Newton's method exploits the Hessian directly. The update $\mathbf{x} \leftarrow \mathbf{x} - \mathbf{H}^{-1} \nabla f$ rescales the step so that, in the local quadratic approximation, the next iterate lands exactly at the bottom of the bowl. Where ordinary gradient descent shuffles its way along the floor of a long valley, Newton's method jumps in a single bound. The catch is that for a network with $n$ parameters, $\mathbf{H}$ has $n^2$ entries; for a model of even modest size this is far too many to store, let alone to invert. Modern deep learning therefore uses approximations: K-FAC factorises the Hessian along layer boundaries; natural-gradient methods replace $\mathbf{H}$ with the Fisher information matrix; quasi-Newton methods such as L-BFGS build a low-rank approximation from a sequence of gradient differences. Each is a different compromise between fidelity to the true curvature and the cost of computing it. Even when we cannot afford to use the Hessian, simply thinking about it, about whether the loss landscape is steep or flat in the direction of the latest update, is one of the most reliable ways of choosing learning rates and batch sizes that actually work.

What you should take away

The gradient of a scalar function packages every partial derivative into a vector of the same shape as the input, and points in the direction of steepest increase. Memorise the four scalar identities, linear, quadratic form, squared norm, scalar-of-inner-product, and you can derive most loss-function gradients from scratch.
The Jacobian generalises the gradient to vector-valued functions, giving the best linear approximation near a point. The chain rule for compositions becomes the rule that Jacobians multiply, which is the engine of backpropagation through deep networks.
Matrix gradients are bookkeeping matrices the same shape as the matrix parameter, and a small library of trace identities, including $\nabla_{\mathbf{X}} \log\det(\mathbf{X}) = (\mathbf{X}^\top)^{-1}$, covers most situations encountered in practice.

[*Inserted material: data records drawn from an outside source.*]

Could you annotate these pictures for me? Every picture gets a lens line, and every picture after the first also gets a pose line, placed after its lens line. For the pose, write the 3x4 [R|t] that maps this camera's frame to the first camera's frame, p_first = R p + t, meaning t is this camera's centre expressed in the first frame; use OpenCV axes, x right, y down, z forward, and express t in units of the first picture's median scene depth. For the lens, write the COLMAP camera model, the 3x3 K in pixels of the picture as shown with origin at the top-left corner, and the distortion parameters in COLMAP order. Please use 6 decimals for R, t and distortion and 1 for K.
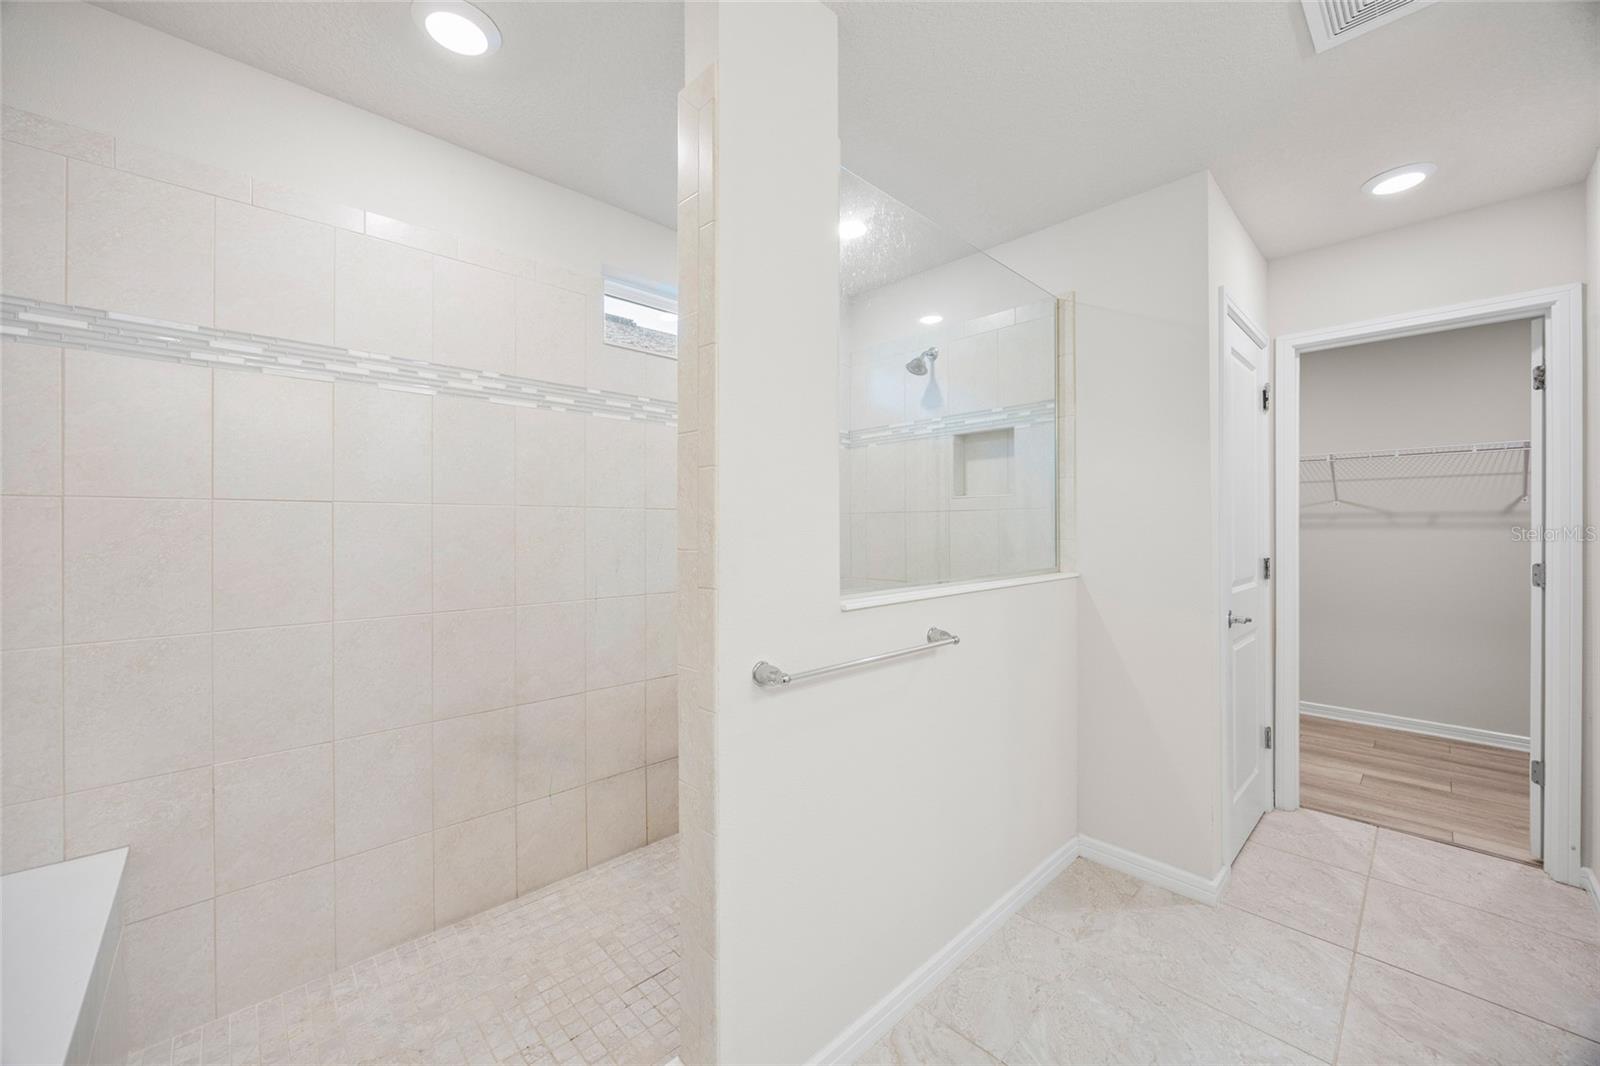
lens RADIAL K [[606.7, 0, 806.7], [0, 606.7, 526.5], [0, 0, 1]] dist [0.001829, -0.000451]
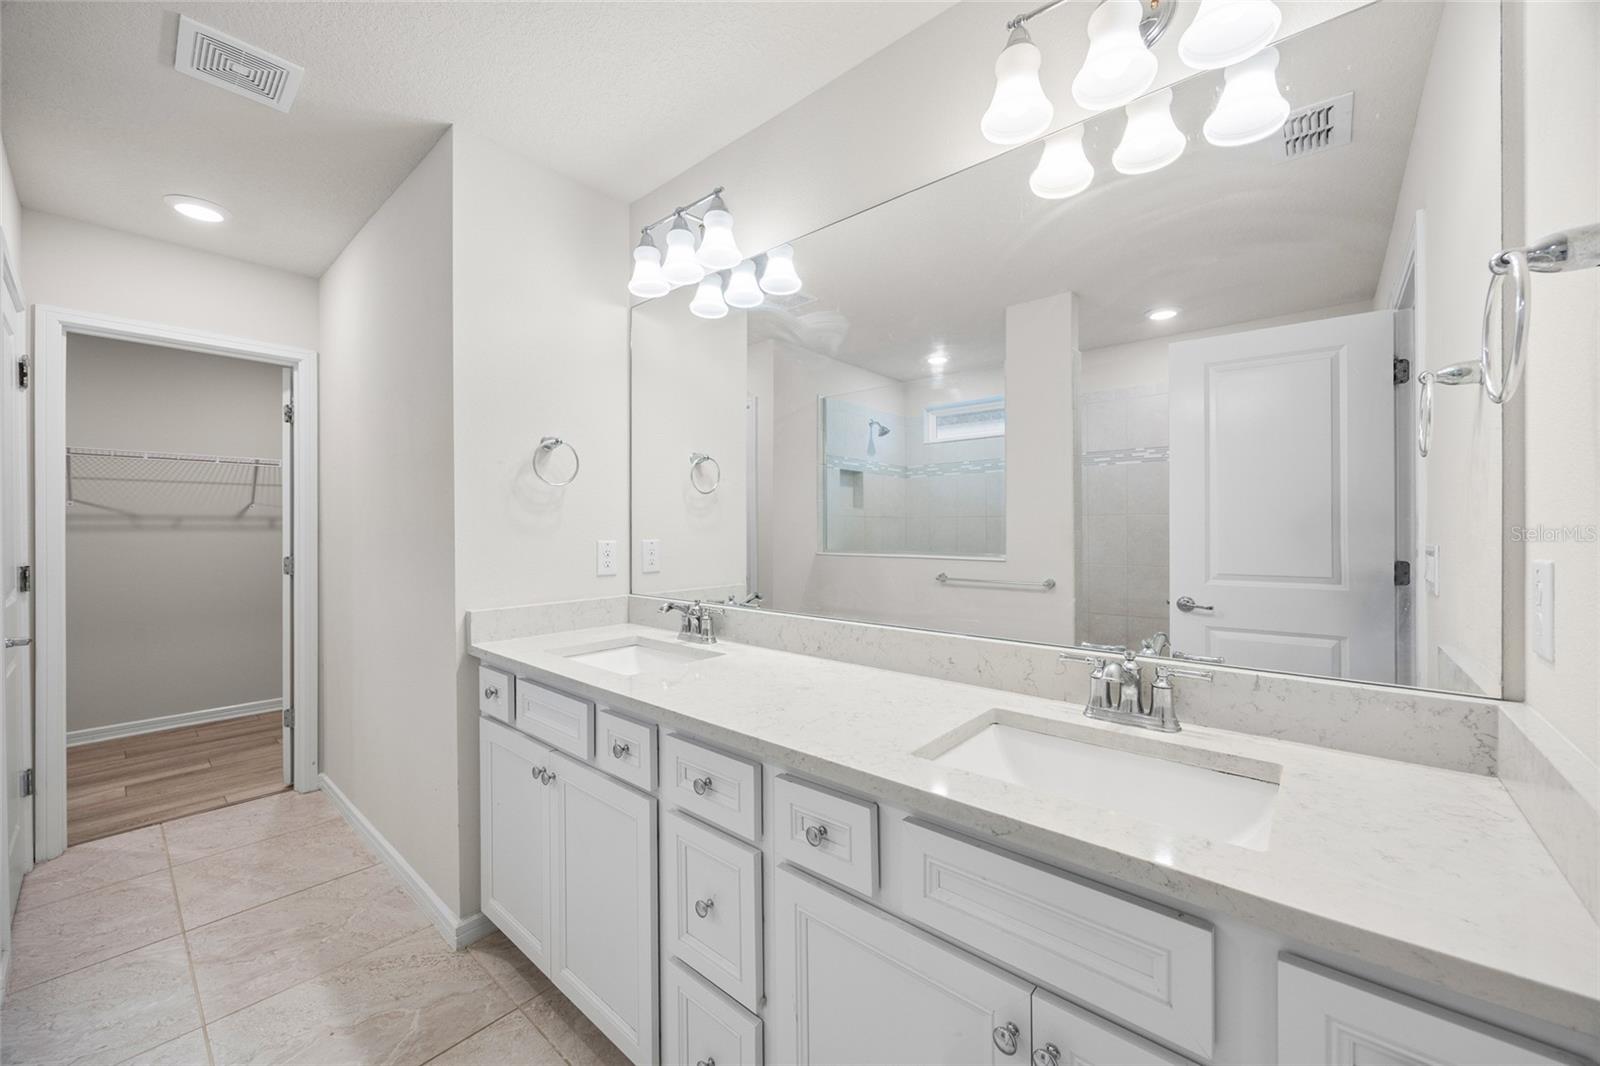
lens RADIAL K [[606.7, 0, 800.6], [0, 606.7, 530.0], [0, 0, 1]] dist [0.001829, -0.000451]
pose [[-0.082326, -0.001859, 0.996604, -0.153649], [0.001603, 0.999997, 0.001998, 0.002116], [-0.996604, 0.001762, -0.082323, 0.014615]]
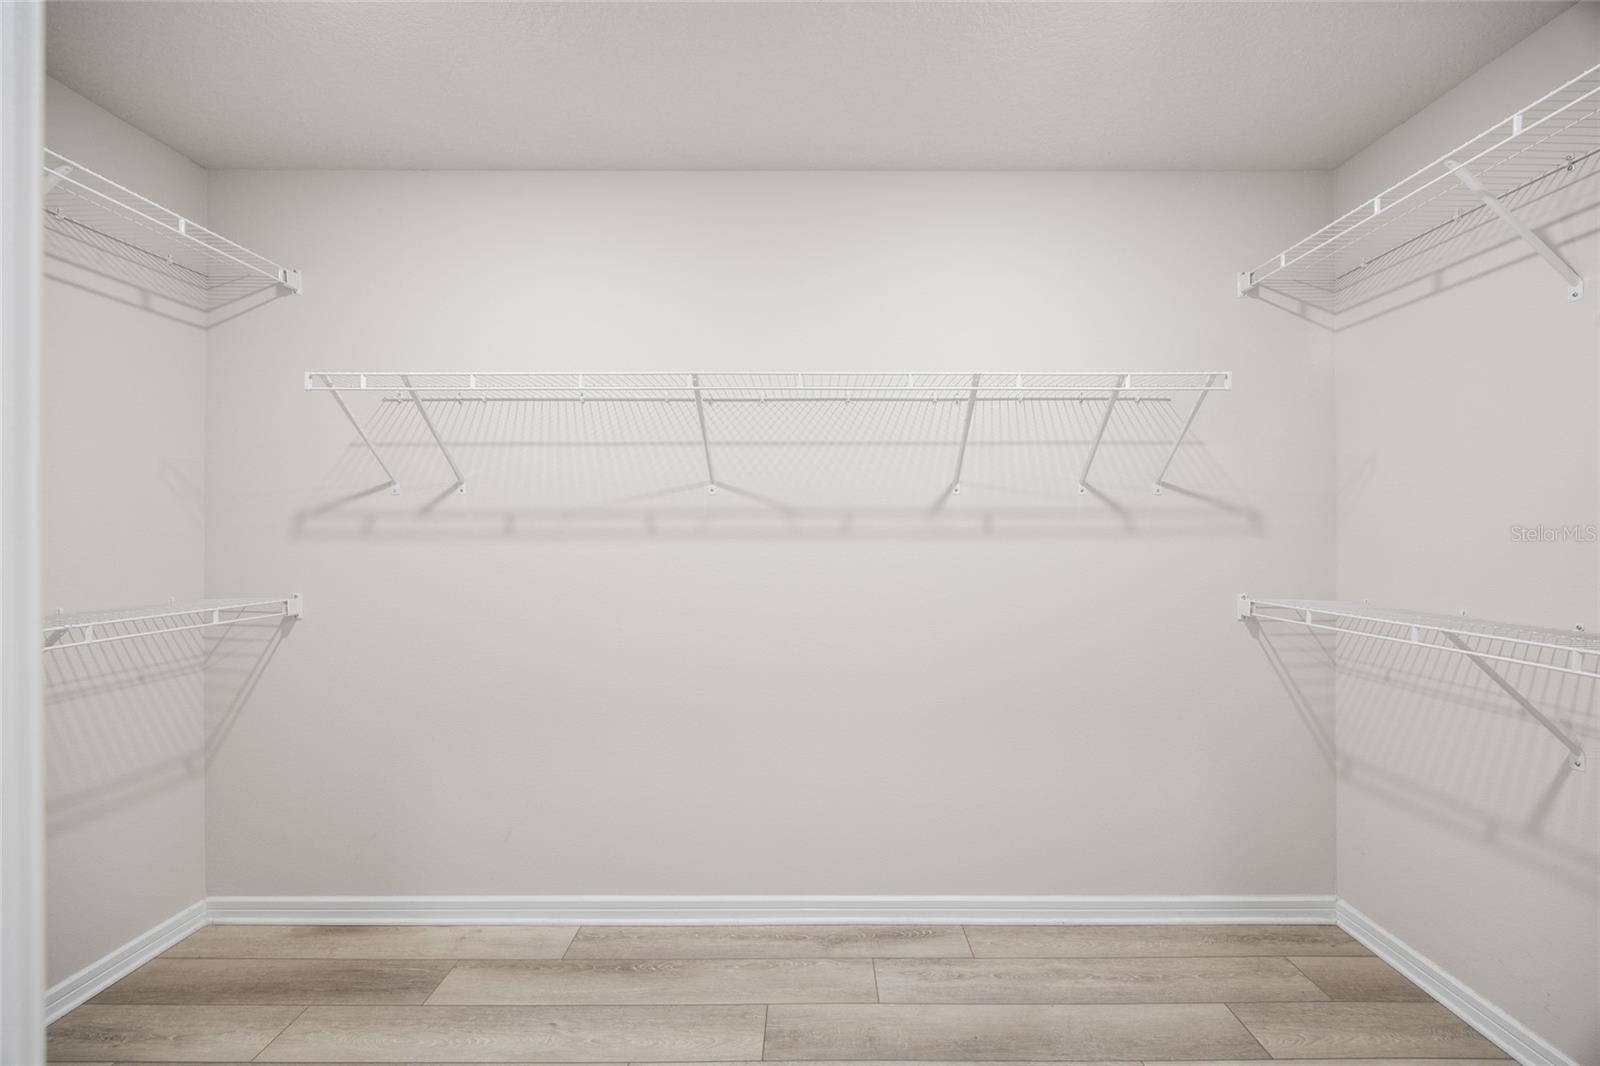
lens RADIAL K [[606.7, 0, 797.2], [0, 606.7, 531.1], [0, 0, 1]] dist [0.001829, -0.000451]
pose [[0.690900, -0.004026, 0.722939, 0.878697], [0.001350, 0.999990, 0.004279, -0.009229], [-0.722949, -0.001980, 0.690899, 0.949537]]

The backward pass for any feed-forward network is built from two operations: outer products produce gradients with respect to weight matrices, and transposed-times-vector multiplications carry the error signal one layer back. Both fall straight out of the chain rule.
The Hessian is the symmetric matrix of second derivatives, and its eigenvalues describe the curvature of the loss landscape: positive everywhere means a local minimum, mixed signs mean a saddle. Computing the Hessian directly is infeasible for large networks, so practitioners rely on approximations like K-FAC, natural gradients, or L-BFGS, but a qualitative sense of curvature is essential for choosing learning rates, batch sizes, and adaptive optimisers.